*** Opening of Recorded data ***

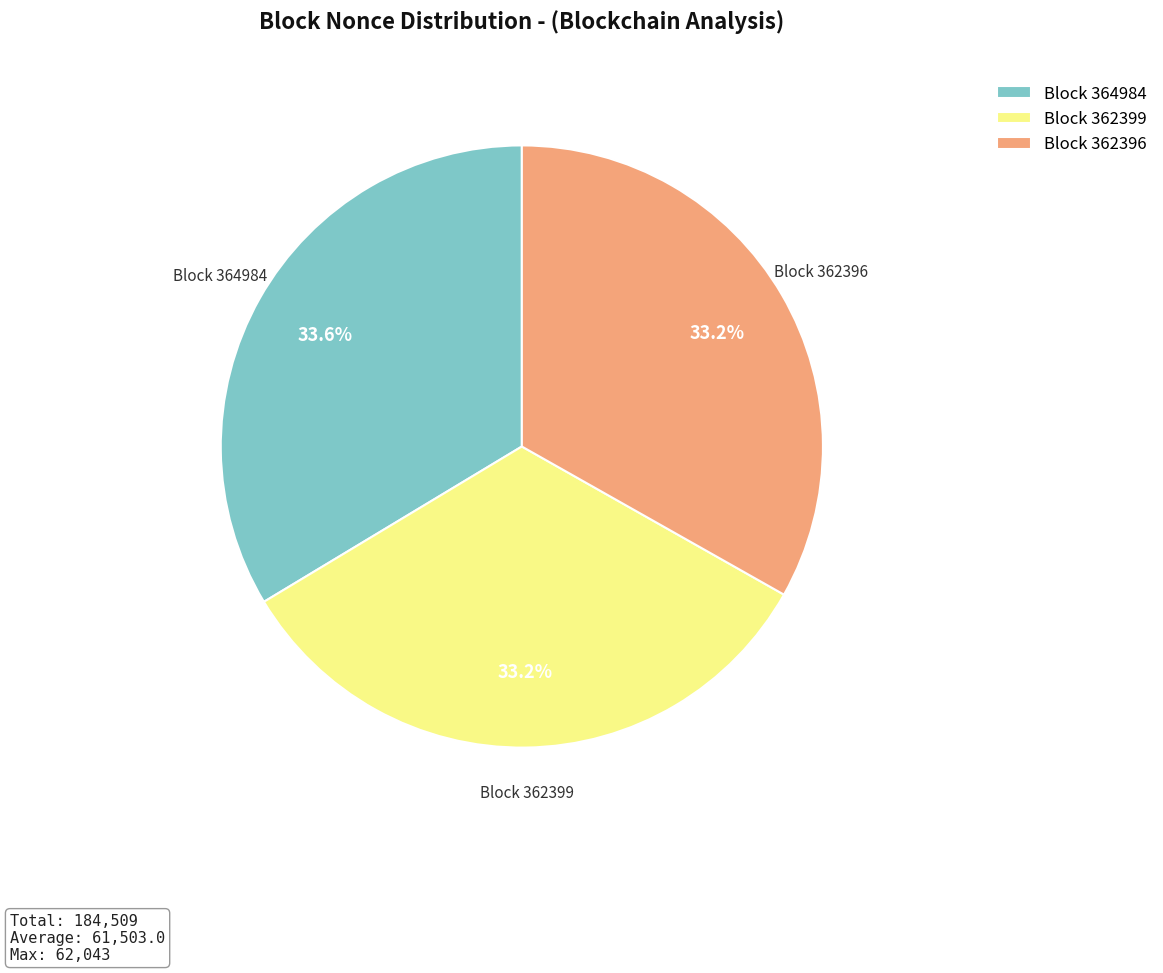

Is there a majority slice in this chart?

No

*** Close of Recorded data ***
*** Opening of Recorded data ***

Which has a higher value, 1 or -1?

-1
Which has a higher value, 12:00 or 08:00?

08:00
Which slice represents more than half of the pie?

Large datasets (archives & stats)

*** Close of Recorded data ***
*** Opening of Recorded data ***

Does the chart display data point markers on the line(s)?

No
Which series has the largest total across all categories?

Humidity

*** Close of Recorded data ***

• _Aim of the task_
Copy the listing word for word, from the line containing "Which has a higher value, 1 or -1?" through the line containing "Large datasets (archives & stats)", including both of those lines.

• _Your solution_
Which has a higher value, 1 or -1?

-1
Which has a higher value, 12:00 or 08:00?

08:00
Which slice represents more than half of the pie?

Large datasets (archives & stats)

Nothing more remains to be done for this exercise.